As i understand it is not possible from OpenCL. Although some success has been acheived in the thread you mentioned, it is not a officially supported feature. Probably you can share your experiences regarding it, in the first thread itself. If a lot of people show interest in this, AMD can certainly think of including it in its future plans.
ye, that's what I though. That lead me to the next question. I'm quite interested about the HSA specs, it is supposed to support functions calls and a load of new interesting features. Still it's low level, So is there any plan about building OpenCL on top of it ? if yes being able to use HSAIL inside OpenCL like inline AMDIL could be great.
1 of 1 people found this helpful
As I know, there are many problems reaching true fuct calls not even from OpenCL but from AMD_IL also:
- On the VLIW architecture (below HD7700) there is no GOTO instruction. Only Loop, If/Else and exit.
- The AMD_IL compiler has an optimizer inside it which likes to work on totally unrolled code. So I think even on the GCN architecture (which has true GOTO) it will unroll all your CALL-s and then do the optimizations on the whole thing.
- Another thing is variable value exchange between OpenCL and AMD_IL. Unfortunately there's no such thing (as I currently know). You can only insert your amd_il texts inside the stream not knowing which OpenCL variable is in which register.
A year ago I've played with recursion. I've managed to do recursive Fibonacci with the S Alu. Not on high level as AMD_IL or HSA(will be) but on the lowest GCN asm level.
Oh, and here comes another problem:
- On GCN you have to drive 2 processors in one instruction stream: Scalar and Vector. In OpenCL and in AMD_IL you can't reach the S Alu, with which you could jump to a 64bit physical address in gpu memory for example (and it can do much more).
Recursion is possible with the S alu. Even you can make a small stack for return addresses and passed parameters in the registers because you can access the registers indirectly with s_movrel.
I'd say on the GCN architecture it's possible to do all those complicated things that an IA-64 processor can do. A GCN chip is like an IA-64 with 2048 bit SSE, 10..32 cores but it comes with a very well designed instruction set.
ty you for those precious informations.
I had a small success with recursivity myself without using AMD_IL.
It was based on a branching table (emulated with a switch, because no goto allowed in OpenCL) and a do while looping until the call stack was empty.

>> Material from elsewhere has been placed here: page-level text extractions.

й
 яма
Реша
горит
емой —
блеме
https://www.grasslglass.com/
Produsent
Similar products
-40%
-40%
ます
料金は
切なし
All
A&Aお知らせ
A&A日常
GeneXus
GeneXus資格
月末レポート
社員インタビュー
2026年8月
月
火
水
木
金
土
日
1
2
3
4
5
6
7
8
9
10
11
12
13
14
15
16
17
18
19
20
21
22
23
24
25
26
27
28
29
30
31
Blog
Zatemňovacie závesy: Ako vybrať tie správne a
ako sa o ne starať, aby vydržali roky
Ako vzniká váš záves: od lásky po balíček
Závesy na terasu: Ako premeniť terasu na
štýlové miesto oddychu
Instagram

pushing state when recursive call was made, and poping when it returned.
It worked well ( I implemented a Loop subdivision algorithm ).It was still a big mess, switch case couldn't be nested inside a loop ( no interlace switch ). No recursive calls inside a loop could be made.
I know now recursivity in OpenCL only is not really possible . When I read AMD_IL specs and HSA it clearly says there is a call stack mechanism (registerer are saved when a subroutine is called).

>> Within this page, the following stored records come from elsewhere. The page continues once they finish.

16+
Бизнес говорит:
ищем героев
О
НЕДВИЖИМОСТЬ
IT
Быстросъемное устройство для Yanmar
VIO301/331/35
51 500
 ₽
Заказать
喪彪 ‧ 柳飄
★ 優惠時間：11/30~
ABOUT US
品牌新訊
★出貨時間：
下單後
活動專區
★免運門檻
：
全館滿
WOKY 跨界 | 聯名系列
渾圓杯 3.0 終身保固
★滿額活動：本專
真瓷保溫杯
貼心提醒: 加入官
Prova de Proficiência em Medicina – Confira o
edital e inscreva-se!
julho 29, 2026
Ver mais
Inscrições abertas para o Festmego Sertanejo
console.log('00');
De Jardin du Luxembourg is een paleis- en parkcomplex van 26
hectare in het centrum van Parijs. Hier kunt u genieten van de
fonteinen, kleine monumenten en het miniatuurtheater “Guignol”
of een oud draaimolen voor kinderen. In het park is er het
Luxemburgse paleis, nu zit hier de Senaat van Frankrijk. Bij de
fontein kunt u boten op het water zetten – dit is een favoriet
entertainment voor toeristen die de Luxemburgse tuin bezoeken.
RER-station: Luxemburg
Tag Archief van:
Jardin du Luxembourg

- Why isn't that feature present in OpenCL? Is it because other vendors from OpenCL consortium cannot provide it ?
some subsidiary questions :
- Are we going to see goto in OpenCL so we could implement call stack ?
- What happen if goto inside a wave are divergent ( in GCN ) ?

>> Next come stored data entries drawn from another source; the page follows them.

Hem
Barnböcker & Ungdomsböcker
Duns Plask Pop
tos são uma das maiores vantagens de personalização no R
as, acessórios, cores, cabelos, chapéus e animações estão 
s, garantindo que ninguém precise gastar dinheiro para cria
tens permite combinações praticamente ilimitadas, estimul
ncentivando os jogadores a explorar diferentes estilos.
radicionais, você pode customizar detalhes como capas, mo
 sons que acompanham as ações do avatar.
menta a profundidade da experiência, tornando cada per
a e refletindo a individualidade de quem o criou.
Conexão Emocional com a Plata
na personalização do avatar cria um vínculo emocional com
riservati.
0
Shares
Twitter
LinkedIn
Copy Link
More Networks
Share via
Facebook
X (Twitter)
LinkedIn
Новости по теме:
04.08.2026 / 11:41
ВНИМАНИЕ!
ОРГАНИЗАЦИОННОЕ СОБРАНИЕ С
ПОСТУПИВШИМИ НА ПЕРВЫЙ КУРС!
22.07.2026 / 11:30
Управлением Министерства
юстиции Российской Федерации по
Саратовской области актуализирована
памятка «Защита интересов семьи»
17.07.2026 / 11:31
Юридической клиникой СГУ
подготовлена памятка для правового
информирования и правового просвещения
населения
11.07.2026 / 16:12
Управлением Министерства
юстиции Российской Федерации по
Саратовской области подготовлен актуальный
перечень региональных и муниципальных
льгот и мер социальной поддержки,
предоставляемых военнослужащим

- Will we see a greater assembler/OpenCL interoperability (I know it blows OpenCL cross-device principal, it still would be a great feature) ?
"What happen if goto inside a wave are divergent ( in GCN ) ?"
You can mask out lanes with exec register and then jump (if any bit in exec register is 1). The jumps are controlled by the S alu, so all the lanes in the wavefront will go.
IMO things aren't going in the direction towards assembly. The companies rather improve things that make programming GPUes easier for wide number of developers.
If OpenCL would have GOTO and function pointers, then the whole OpenCL -> ISA path had to be changed drastically. It is way too compatible with VLIW now (where there are only IF/ELSE/WHILE/BREAK/EXIT exists)
And as it's a wavefront goto, its implementation in OpenCL wouldn't be that straightforward.
Here's a small example what you can do with advanced gcn stuff: I had a work where I found indirect jumps really effective: I had a 32 element circular buffer there and the main loop worked on that. In order to place the array in the registers I had to unroll the loop 32x.
In every loop step I checked a criteria and when it happened (statistically around 1/100 of the time) it had to call a more complicated function to process the data further. (An alternative could be to make 2 kernels for it, but the data transfer between them would be too high.)
The 32x unroll with the complicated functions inlined didn't fit in the instruction cache, so I placed the complicated function into a subroutine and when the checked criteria evaluated true I jumped out from the loop: There were 32 jump destinations for each 32 unrolled loop steps, so I was able to save the unrolled step index into a register, I used this later to calculate the return address. Then I put the task into a small queue in the LDS. Writing the LDS was very fast as you can write 2*64bit in a single instruction. When the count of tasks reached 64 I launched the complicated function on all 64 workitems (maximum v_alu utilization). This way it happened 1/100/64 of the time only. When it was done, I used s_setpc instruction to jump back into the mainloop and continued that 32x unrolled loop right there where it was 'interrupted'.